The proposed legislation offers a thoroughly researched, judiciously balanced solution to a long-standing problem. Bill C-8 would have a positive and tangible effect in first nations communities. It would close a legislative gap that erodes public faith in our justice system and it would engage first nations in the development of laws that satisfy the needs of their members.
I am confident that once my hon. colleagues study Bill C-8, they will join me in supporting it. We will see about amendments. We have not closed any doors. I am sure this will be a long exercise but it is one that we should look forward to and embrace because we are doing something very important in terms of human rights and in terms of protecting the most vulnerable in society.

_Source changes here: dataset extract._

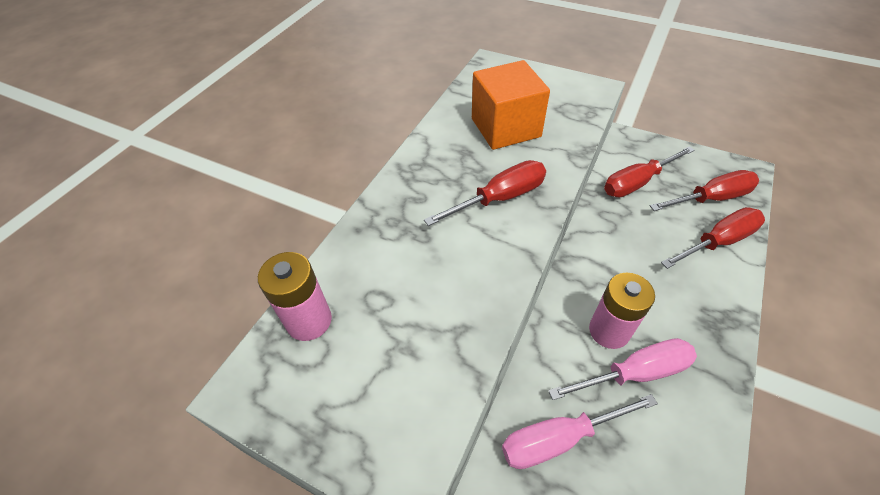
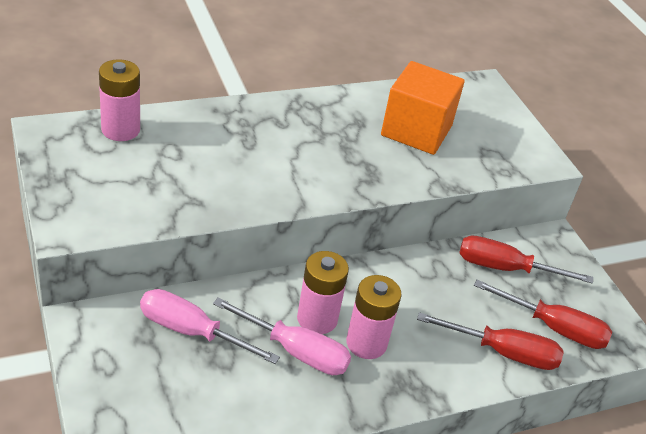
camera: 35 degrees right, 10 degrees down
red screwdriver [424,160,546,226] -> none
none -> pink battery [346,275,402,359]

There is no area where the federal government has a bigger responsibility than to take leadership in these areas. If we do not take that leadership, it would be an abdication of our responsibility. I really do not know who else can provide a nationally organized effort in this regard. It is our constitutional responsibility.
We keep hearing members of the Liberal Party say that aboriginals are totally opposed to the bill. This is something that we must think quite seriously about because we know from the consultation process that many individuals with serious concerns would support this initiative. The vulnerable individuals in the communities, however, are very reluctant to support this important bill when their leaders and aboriginal organizations are taking an opposite view. However, those are the very people we need to be concerned about. We cannot let the objective of the legislation be lost because we are having a political discourse as opposed to one that concerns itself very directly with the well-being and welfare of individuals.
A submission was made in 2008 to the UN Committee on the Elimination of Discrimination against Women from the Canadian Feminist Alliance that said:
While there is some disagreement among the Aboriginal women’s community... about how quickly the government should proceed on this issue...this is a straightforward issue requiring immediate action.
I would submit that this is a very important statement. It is much easier for women to go to a women's organization as opposed to aboriginal women going to an aboriginal women's organization if they know their position will be automatically rejected because of a political agenda. I think they made a very important statement.
Before today's press release, we had the Native Women's Association of Canada recommending that interim legislation be put into place that guarantees that first nations women will have matrimonial property rights equivalent to all other women in Canada. That is a very important statement and that is what this legislation attempts to do.
I will close on debating this hoist amendment that would have the effect of killing the bill. I believe we have ended up having discourse on the entire direction of the bill, but that is appropriate as well at this time.